When we think of lockers, what often comes to mind? The loud, metallic clanging of a locker being opened or shut, perhaps. Some lockers even become a billboard of sorts as vandals use magic markers to write not-so-flattering messages on them. As far as security goes, lockers in the past ranged from built-in combination locks to vertical slots where the owner inserted their combination lock, and most locker rooms still feature this type of mechanism.

Today's locker room designers are more cognizant of the time spent there and endeavor to humanize the space, said Stephen Springs, AIA, principal with Dallas-based Brinkley Sargent Architects.

"Twenty years ago, they were designed mostly around their function and ease of maintenance," he explained. "High-end health clubs were the only exception.
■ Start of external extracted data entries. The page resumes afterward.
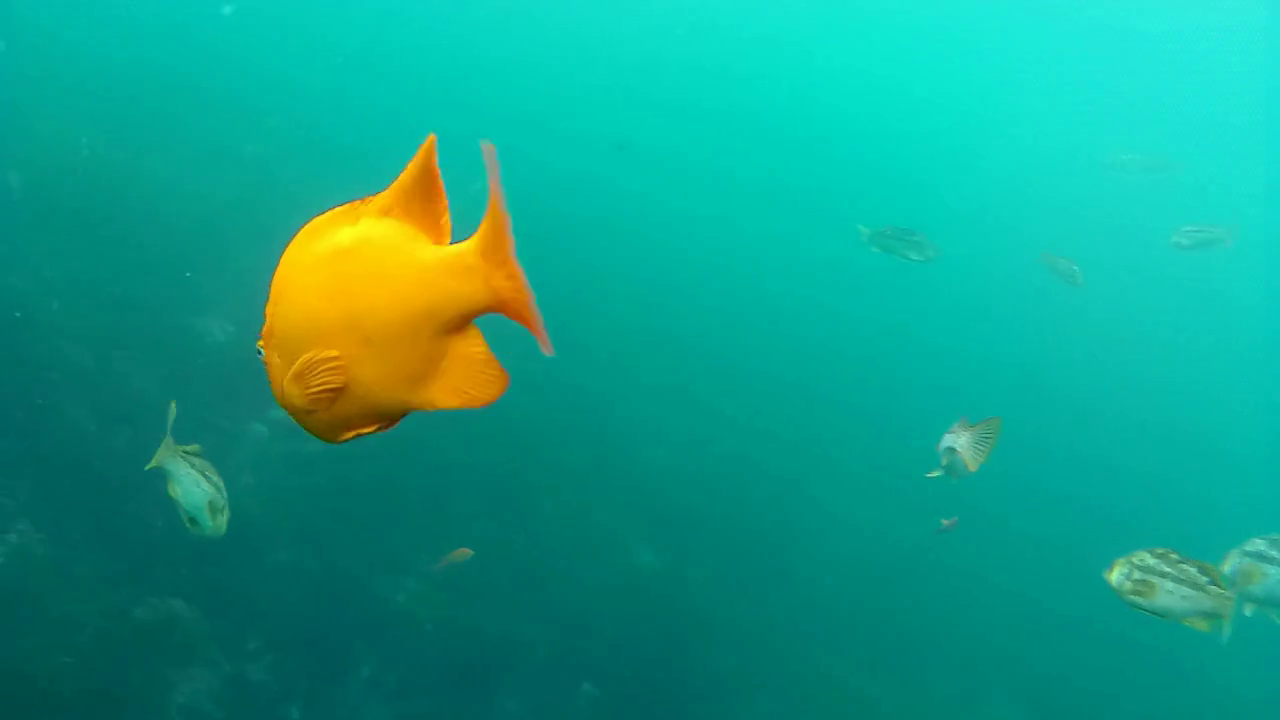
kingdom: Animalia
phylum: Chordata
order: Perciformes
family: Pomacentridae
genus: Hypsypops
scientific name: Hypsypops rubicundus
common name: Garibaldi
Now the quality of light and air and the attention to detail, fit and finish are just as important to most new projects. …Family changing rooms, once seen as a luxury if seen at all, are now givens when designing a new public facility."

Springs added that accessibility for the disabled is another aspect of design that has changed dramatically in the past 20 years.

Some modern locker rooms even incorporate small lounge spaces and comfortable furniture and televisions to give them a more home-like appearance.

"Locker rooms have always been social spaces," Springs said. "Look at the Roman baths as a precursor. It is just in the last couple of decades that I believe public facilities have approached them as such from a design standpoint. Public facilities are becoming more health-club-like."

Mike Tierney, the senior director of arena operations at the Pepsi Center in Denver (home of the NBA's Denver Nuggets and the NHL's Colorado Avalanche), has been in charge of upgrades at the facility's locker rooms and restrooms. The center has one locker room for both the Nuggets and Avalanche along with visiting locker rooms for both hoops and hockey. The arena also has other locker rooms for multi-team tournament events and concerts.

"Additionally, we have two male and two female locker rooms for event staff to change into their uniforms prior to their shifts," Tierney said.